Home of the Loch Ness Monster
You might have heard of this place – Loch Ness (Lake Ness). It is a large, deep, freshwater lake located in the Scottish Highlands, approximately 22.5 miles long, and 1.5 miles wide, serving as the second largest lake by surface area and largest by volume.
The Lake is famous because of the Lock Ness Monster legend, which affectionately nicknamed the monster as “Nessie.” The sighting of the monster supposedly began in the 6th century, and in 1933, a man claimed Nessie crossed the road right in front of him, leading to an increasing interest in the myth.
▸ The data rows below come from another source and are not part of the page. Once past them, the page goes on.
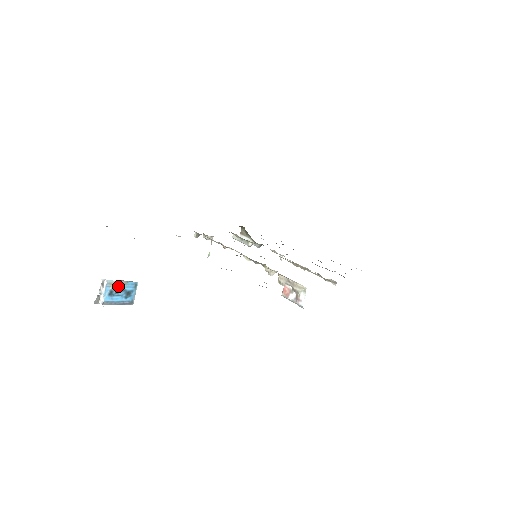
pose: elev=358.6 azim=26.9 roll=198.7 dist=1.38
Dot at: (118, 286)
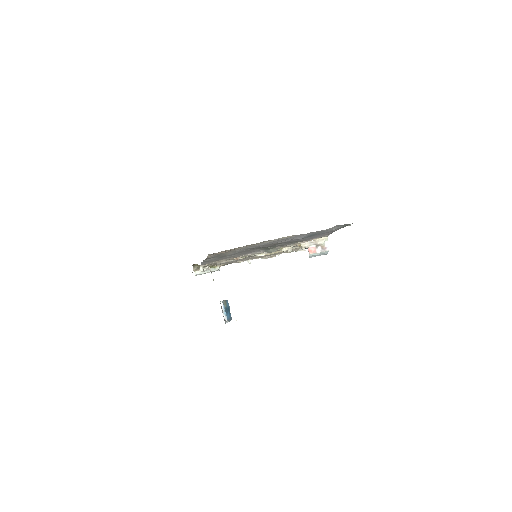
Dot at: (226, 305)
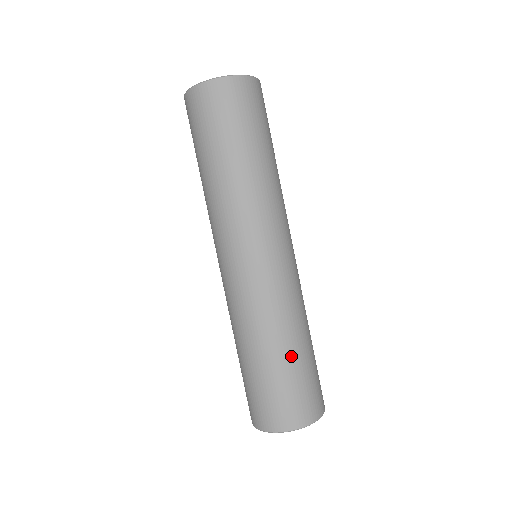
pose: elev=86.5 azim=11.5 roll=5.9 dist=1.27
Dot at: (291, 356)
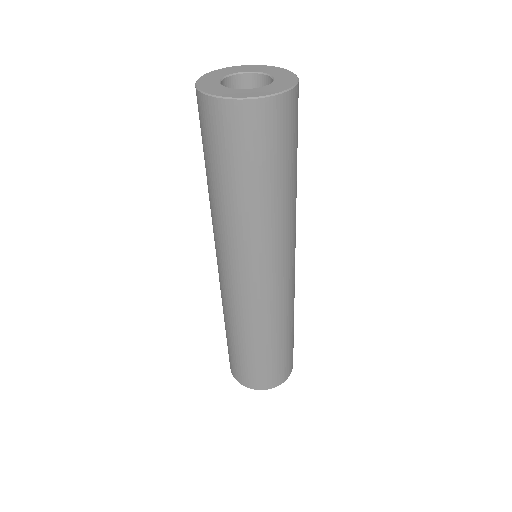
Dot at: (271, 349)
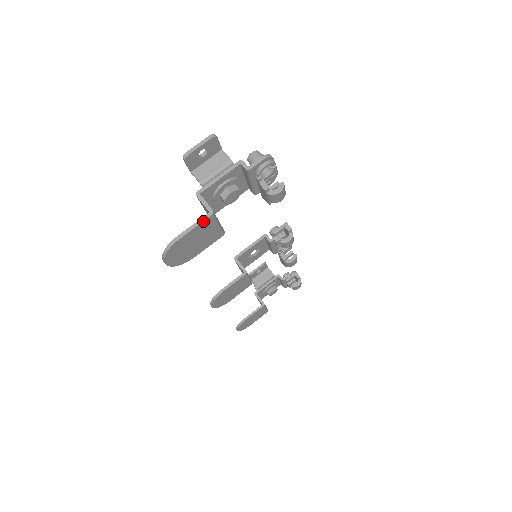
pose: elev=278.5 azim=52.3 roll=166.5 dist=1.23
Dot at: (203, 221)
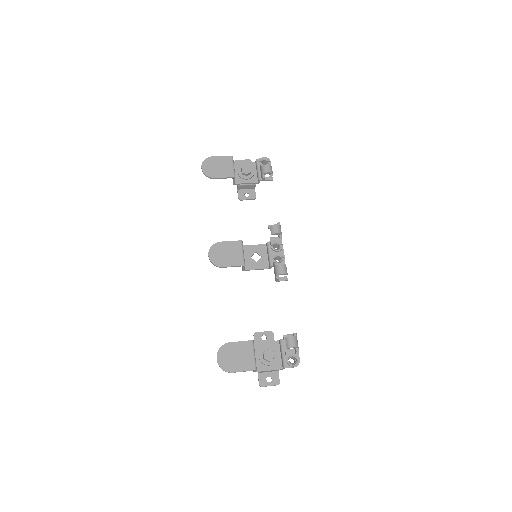
Dot at: (227, 156)
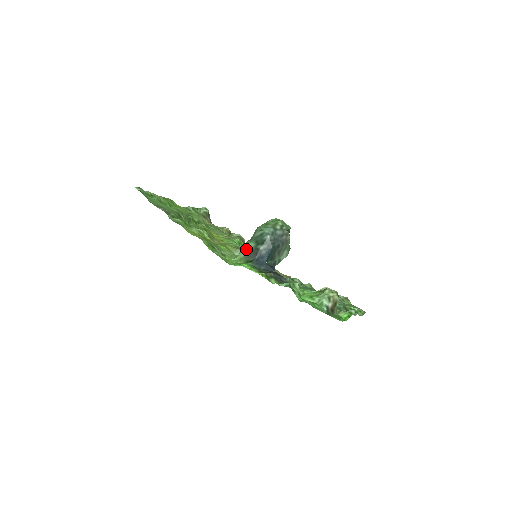
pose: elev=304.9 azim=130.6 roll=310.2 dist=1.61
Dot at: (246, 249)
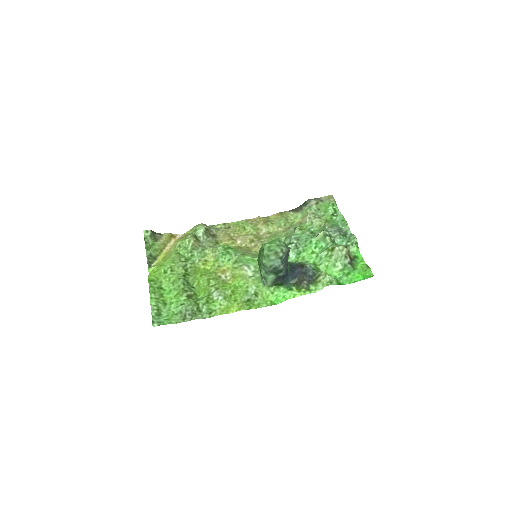
Dot at: (270, 281)
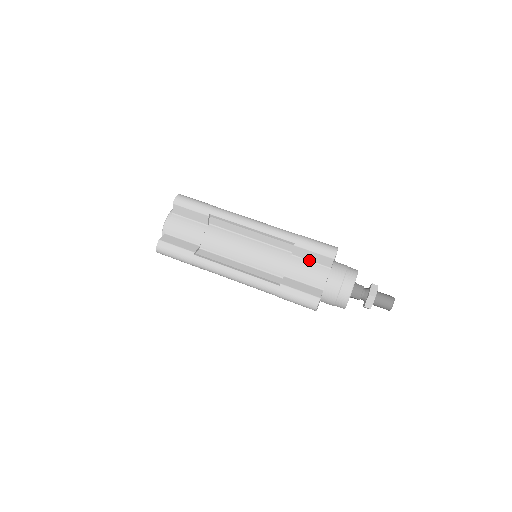
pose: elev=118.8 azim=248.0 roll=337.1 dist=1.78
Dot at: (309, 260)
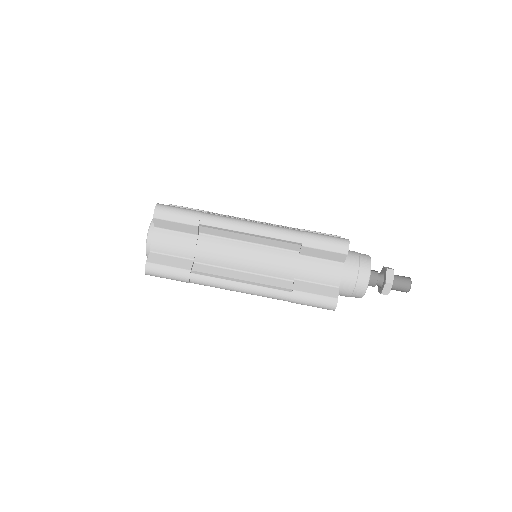
Dot at: (319, 258)
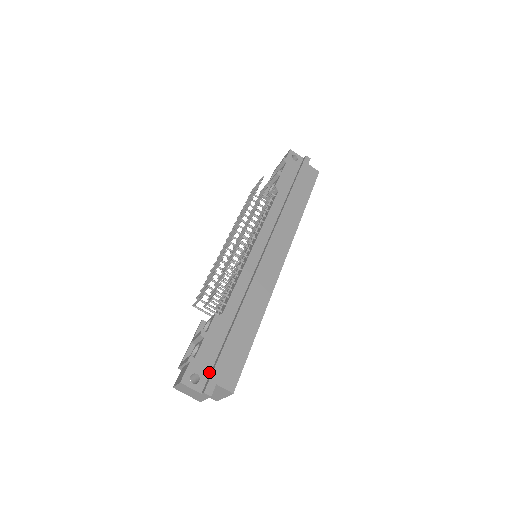
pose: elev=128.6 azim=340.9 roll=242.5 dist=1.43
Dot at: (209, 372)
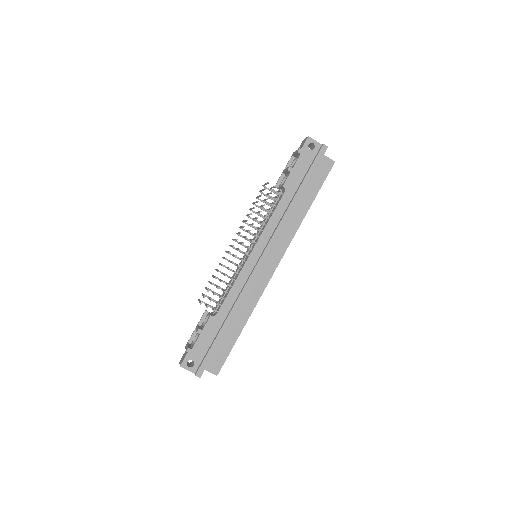
Dot at: (202, 359)
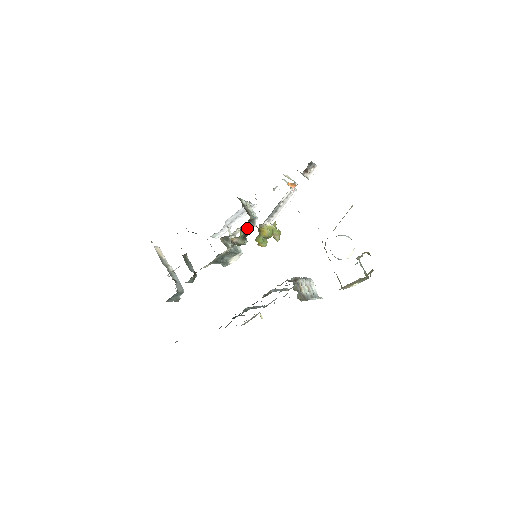
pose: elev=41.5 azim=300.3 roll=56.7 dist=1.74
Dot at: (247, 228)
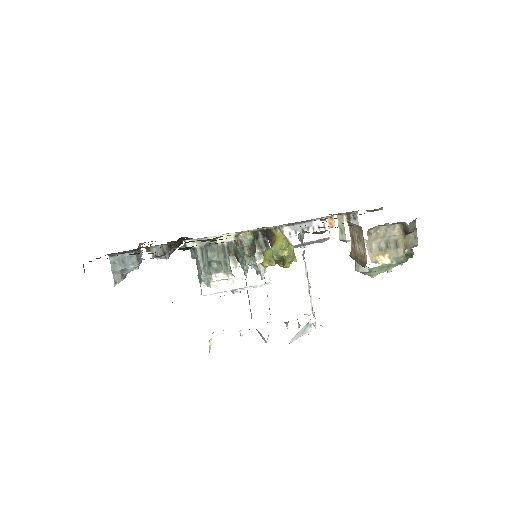
Dot at: (256, 257)
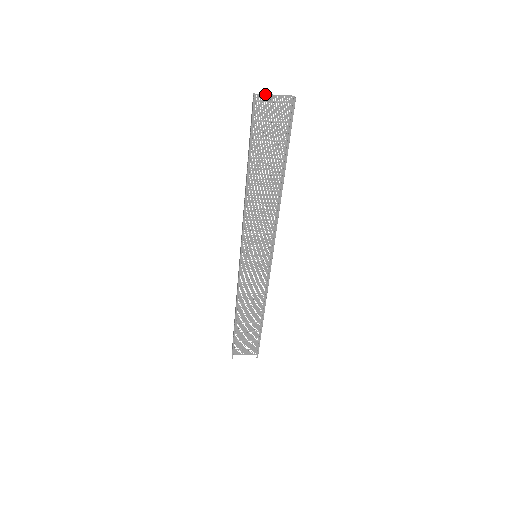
The first photographic “evidence” of the monster was taken by Hugh Grey in November of 1933, and in April of 1934, a London physician, Robert Wilson, captured another image that was published by the Daily Mail, but the picture was later discovered to be a fake. There have been around 1,000 reported sightings of Nessie. In 1934, twenty men were paid £2 a day to find the creature, but nothing was spotted.
One fun fact about the Lake is that it never freezes due to a thermocline effect. If the water in the highest 100 meters cools, it will sink and be replaced by warmer water from the depths, meaning that even on very cold days the water will be warm. If you want to take a good look at the Lake, a great way to do this is aboard a cruise or by driving along the A82 route.
When visiting the Loch Ness, you can take visit the Loch Ness Centre and Exhibition, which offers audio-visual and static displays to tell the history of the region and the famous Loch Ness Monster. One of the most interesting displays shows the Operation Deepscan, which took place in 1987 and shows sonar readings of the deep waters of the Loch. The images from the study seem to confirm the existence of something in the water… Mysterious.
If you want to take a break from the whole Loch Ness Monster theory, around the region of the Lake you will find Fort Augustus, which was built in 1715 to become the headquarters of the English General Wade; It is a very popular tourist destination. Also, take a stroll around the Spean Bridge, which offers an amazing view of the Caledonian fault.